With Cesario and Octavio of Love-Letters, Behn had begun to investigate absurd and tragic male heroism. In Oroonoko as in Bacon, she contemplated the admirable person deceived by himself and by worldly men, now quite unsuited to the modern age. Each has something of the swashbuckling quality of her early Cavalier rakes, but the type is no longer at ease in the world. More clearly than The Widdow Ranter, however, Oroonoko warned, celebrated and despaired of the man Behn had so long publicly supporte
d. In the story the hero, noble, sincere, heroic, and a little absurd, is no match for the cunning and brutal forces around him. While panegyric praised the royal family as if no dangers were nigh, then, Behn’s most famous short story functioned as a coded warning to King James of what might happen if he were not on his guard. Oroonoko, a richly evocative tale, is not straight allegory of course, and the fictional character of the slave prince is not simply a substitute for James, but the story is surely being informed by the impending political tragedy of an historical man. If James and his followers failed immediately to see the analogy, Behn made it clearer in the dedication: ‘Men of eminent Parts are as Exemplary as even Monarchs themselves...’ Tis by Comparison we can Judge and Chuse!’

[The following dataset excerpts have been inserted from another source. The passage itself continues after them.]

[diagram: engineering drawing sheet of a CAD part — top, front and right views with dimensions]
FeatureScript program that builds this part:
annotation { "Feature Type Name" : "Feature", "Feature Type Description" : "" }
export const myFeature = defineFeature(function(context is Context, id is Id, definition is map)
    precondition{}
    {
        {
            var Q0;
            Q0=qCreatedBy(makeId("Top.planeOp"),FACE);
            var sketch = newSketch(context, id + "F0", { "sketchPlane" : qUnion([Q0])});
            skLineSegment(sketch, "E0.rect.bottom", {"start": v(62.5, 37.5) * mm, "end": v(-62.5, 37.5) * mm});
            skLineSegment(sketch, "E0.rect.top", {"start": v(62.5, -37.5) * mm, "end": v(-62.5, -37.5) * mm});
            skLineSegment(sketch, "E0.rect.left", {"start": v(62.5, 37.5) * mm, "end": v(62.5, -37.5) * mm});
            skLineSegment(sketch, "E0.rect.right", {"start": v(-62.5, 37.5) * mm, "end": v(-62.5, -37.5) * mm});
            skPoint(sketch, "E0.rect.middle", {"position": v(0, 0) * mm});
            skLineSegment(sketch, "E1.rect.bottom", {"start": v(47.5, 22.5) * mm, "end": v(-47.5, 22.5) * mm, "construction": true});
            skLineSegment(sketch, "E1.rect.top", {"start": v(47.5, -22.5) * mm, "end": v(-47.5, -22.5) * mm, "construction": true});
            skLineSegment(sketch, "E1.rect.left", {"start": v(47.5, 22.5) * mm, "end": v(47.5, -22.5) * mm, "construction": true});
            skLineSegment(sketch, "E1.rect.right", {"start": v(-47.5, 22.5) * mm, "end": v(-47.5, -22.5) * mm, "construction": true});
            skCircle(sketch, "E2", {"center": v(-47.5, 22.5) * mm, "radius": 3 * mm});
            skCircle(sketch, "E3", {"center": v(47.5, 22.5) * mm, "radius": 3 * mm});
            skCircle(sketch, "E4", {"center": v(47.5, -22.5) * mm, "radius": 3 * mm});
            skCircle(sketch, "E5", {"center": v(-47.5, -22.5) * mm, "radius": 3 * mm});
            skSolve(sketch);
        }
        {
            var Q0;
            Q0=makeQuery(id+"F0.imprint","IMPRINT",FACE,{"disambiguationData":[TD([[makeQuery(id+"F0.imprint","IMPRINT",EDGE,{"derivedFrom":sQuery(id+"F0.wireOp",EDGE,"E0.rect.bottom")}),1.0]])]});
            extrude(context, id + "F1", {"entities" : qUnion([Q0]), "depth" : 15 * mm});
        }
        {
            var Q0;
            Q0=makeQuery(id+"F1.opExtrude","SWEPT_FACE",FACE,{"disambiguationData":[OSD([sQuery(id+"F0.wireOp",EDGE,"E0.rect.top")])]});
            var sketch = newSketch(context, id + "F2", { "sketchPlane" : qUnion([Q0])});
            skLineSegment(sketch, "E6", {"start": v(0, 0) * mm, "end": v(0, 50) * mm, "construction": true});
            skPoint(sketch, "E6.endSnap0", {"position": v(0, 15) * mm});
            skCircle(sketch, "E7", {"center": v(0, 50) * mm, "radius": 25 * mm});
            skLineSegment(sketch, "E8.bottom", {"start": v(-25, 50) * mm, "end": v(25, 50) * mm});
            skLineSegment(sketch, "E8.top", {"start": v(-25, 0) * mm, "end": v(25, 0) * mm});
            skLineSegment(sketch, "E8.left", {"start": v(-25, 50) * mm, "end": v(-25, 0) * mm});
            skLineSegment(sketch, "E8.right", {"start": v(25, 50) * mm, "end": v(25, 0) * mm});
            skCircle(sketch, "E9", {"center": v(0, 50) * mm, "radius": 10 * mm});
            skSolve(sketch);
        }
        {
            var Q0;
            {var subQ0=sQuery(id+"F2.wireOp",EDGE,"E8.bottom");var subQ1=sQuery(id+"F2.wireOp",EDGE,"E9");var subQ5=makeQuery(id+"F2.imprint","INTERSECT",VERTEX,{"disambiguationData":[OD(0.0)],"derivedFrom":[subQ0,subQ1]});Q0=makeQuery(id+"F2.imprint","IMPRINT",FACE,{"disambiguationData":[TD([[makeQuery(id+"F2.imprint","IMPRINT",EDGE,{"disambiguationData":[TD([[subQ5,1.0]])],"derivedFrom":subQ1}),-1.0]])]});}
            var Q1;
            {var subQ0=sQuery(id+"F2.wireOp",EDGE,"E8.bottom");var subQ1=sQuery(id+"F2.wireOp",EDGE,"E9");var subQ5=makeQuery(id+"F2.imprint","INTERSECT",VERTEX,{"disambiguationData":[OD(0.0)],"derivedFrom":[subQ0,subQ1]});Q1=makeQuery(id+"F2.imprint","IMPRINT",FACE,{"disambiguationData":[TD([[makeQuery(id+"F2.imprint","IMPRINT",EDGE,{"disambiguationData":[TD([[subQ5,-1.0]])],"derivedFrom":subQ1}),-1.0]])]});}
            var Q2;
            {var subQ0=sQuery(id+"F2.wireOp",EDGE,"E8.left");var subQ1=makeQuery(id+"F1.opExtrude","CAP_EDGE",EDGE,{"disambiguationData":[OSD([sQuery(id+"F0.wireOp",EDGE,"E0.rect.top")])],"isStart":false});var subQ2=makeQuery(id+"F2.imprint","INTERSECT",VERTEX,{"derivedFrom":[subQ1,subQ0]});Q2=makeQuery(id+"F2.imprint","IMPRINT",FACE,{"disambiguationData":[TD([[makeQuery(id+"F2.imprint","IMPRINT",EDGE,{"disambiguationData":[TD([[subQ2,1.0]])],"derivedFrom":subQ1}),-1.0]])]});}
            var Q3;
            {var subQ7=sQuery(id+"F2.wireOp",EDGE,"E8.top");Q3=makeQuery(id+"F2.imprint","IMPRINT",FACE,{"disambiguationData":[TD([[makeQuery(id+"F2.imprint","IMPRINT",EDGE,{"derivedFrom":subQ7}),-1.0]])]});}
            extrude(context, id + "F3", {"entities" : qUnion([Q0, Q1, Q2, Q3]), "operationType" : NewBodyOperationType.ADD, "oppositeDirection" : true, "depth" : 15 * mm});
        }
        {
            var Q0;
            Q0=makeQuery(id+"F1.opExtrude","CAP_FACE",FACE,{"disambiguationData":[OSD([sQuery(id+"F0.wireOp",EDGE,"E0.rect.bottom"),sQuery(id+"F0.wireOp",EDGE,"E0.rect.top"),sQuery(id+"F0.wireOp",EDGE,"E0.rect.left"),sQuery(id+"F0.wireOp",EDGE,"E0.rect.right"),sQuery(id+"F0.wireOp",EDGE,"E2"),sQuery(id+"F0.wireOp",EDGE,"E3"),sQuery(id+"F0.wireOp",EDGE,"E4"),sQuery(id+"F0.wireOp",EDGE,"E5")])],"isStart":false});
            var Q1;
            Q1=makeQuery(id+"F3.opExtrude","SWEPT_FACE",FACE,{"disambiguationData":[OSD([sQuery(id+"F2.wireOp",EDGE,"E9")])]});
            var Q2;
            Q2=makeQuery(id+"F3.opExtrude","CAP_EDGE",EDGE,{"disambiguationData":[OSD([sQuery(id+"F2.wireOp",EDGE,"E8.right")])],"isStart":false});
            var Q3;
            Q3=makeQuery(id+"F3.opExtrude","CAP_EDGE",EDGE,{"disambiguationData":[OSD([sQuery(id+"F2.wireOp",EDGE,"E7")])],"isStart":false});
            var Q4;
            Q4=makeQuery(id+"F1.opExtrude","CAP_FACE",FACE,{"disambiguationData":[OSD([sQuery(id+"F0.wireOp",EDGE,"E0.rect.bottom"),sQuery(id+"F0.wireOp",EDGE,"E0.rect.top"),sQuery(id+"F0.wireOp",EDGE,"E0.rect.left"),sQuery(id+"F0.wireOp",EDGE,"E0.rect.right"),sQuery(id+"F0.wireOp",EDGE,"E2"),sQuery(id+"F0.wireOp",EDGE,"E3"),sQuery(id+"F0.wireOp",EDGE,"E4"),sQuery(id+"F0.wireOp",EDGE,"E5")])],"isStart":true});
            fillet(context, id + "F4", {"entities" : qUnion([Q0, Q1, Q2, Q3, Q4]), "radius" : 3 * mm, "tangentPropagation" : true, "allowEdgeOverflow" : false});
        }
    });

There were many parallels between the black slave and the ‘black’ Stuart. First, James and Oroonoko, both called Caesar, speak the heroic language of Restoration drama, which Bacon had also used. It was a language suited mainly to the theatre and to a court where the King aspired to absolute distinction from his subjects—the sort of court which the Restoration fantasised in tales of Turkish sultans and African kings. Second, Oroonoko and James both mistimed magnanimity. The Happy Birth had taken up the theme which ran through many of the political works of the Stuart period, including Behn’s, of royal mercy or forgiveness. Certainly James should have forgiven the bishops before matters got out of hand and he had to arrest and try them. Forgiveness could also be inappropriate, however, and Charles I had reputedly fallen because of his indulgent forgiveness of his enemies. In Astrea Redux, just after the Restoration, Dryden praised the ‘mildness’ that Charles II had inherited from his father, but, by Absalom and Achitophel in the Popish Plot years, he was urging the King not to be foolishly and naïvely merciful. In her Coronation Ode, Behn had wanted James to grasp the reins of the unruly horse of the people. Now in Oroonoko she shows the political folly—as well as personal grandeur—of forgiveness. With Oroonoko she is warning James of the possible defection and treachery of those he had forgiven, men such as Lord Grey, to whom he had shown extraordinary clemency, and perhaps the Earl of Sunderland himself. Moreover, forgiveness betrayed could make a man run to the other extreme. Too forgiving when he had it in his power to harm, Oroonoko turned to threatening horrific vengeance on the colonists when powerless to inflict it.